I remember thinking how fortunate she was and how appalled I was that there wasn’t a central system that would subsidize Jewish day schools. I’m not talking about scholarships at individual schools. For seven years, I did get a discount on my bill as a single mother, but I still ended up paying out $400,000. It probably would’ve been $500,000 if I had not gotten those scholarships.
There’s a message that we’re sending our children and an expectation that they are assuming – that they should give to their children what I gave to them. I don’t agree with this message any more.
I’m trying to think of other ways than a Jewish day school to implement the ethics of our fathers, the transmission of our values, the teaching of Torah.
With my fourth daughter about to go to college, I don’t have the funds to support her going away from home. Her dream was to get good grades and to go to the best four-year college she could get into and live in a dorm and have a college life experience.
Some people reading this column will say that is not what an Orthodox girl should do. She should go to a seminary her first year out of high school.
Some of my daughters chose to do that. Another went to Bar Ilan University. But even that was thousands of dollars.

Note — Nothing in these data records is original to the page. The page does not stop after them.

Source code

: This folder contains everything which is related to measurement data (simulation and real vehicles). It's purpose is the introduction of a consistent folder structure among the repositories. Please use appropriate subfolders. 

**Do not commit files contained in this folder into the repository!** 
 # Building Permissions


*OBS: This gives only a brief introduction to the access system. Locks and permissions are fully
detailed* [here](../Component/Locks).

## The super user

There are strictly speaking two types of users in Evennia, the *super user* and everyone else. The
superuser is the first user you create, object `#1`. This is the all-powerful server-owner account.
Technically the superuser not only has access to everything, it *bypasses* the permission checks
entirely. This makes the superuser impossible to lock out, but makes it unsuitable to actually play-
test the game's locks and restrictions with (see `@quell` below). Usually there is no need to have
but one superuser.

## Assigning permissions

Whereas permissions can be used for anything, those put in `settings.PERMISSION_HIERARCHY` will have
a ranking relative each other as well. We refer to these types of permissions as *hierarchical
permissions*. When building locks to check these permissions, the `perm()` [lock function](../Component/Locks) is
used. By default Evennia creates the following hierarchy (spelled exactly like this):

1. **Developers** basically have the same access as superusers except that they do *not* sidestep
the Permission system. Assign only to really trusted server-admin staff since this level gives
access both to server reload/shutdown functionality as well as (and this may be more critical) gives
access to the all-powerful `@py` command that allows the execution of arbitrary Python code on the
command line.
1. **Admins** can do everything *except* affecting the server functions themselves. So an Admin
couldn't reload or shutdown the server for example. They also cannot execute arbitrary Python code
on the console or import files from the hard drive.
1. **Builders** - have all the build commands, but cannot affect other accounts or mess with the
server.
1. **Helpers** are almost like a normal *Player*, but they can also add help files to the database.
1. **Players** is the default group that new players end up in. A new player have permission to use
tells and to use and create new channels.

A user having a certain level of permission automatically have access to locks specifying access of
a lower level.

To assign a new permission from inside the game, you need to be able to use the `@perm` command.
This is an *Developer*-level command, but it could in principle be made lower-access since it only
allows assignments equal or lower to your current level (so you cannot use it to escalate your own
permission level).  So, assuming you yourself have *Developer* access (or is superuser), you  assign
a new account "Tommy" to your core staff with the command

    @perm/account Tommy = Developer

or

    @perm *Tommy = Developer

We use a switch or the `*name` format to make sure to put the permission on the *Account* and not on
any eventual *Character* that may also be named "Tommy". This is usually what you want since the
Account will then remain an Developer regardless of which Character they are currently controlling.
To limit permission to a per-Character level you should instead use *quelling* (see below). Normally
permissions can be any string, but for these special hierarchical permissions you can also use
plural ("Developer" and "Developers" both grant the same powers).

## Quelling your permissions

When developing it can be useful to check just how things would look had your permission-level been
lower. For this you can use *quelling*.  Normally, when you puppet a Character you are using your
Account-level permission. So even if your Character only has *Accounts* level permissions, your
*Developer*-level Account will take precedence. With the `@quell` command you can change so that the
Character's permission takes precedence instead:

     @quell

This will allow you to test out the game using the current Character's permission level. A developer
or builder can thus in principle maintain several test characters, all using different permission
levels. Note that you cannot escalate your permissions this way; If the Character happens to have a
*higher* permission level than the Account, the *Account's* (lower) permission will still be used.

Are we telling our children that you have to be rich or you will be a beggar?
The scholarship process was so humiliating at the Jewish day schools, except for a couple of years when a gentle soul was there. He understood. He was not wealthy. Other than that, the scholarship process usually consisted of a committee of five and some would be assigned to my case. I would be asked to bring in my check stubs and they would go through everything I wrote. And then they would decide if I was eligible for a scholarship or if I was negligent with my money. If I overspent elsewhere, then I wouldn’t qualify.
This is a big issue I’ve yet to fully grapple with, but I don’t want to see for my grandchildren this same problem. I’m not in a position to support them or to make a dent in their day school tuition. The finances are much too difficult for me.
I’m self-employed. I don’t have a matching 401K plan. I have to protect my future.
I suppose I could say – let my kids struggle as I struggled. Let them have less now. They’ll have more later as a result of a Jewish education.
I’m not sure that is the case. My daughter who did not go to a Jewish school past third grade is as magnificent as the other three, even though she does not read Hebrew.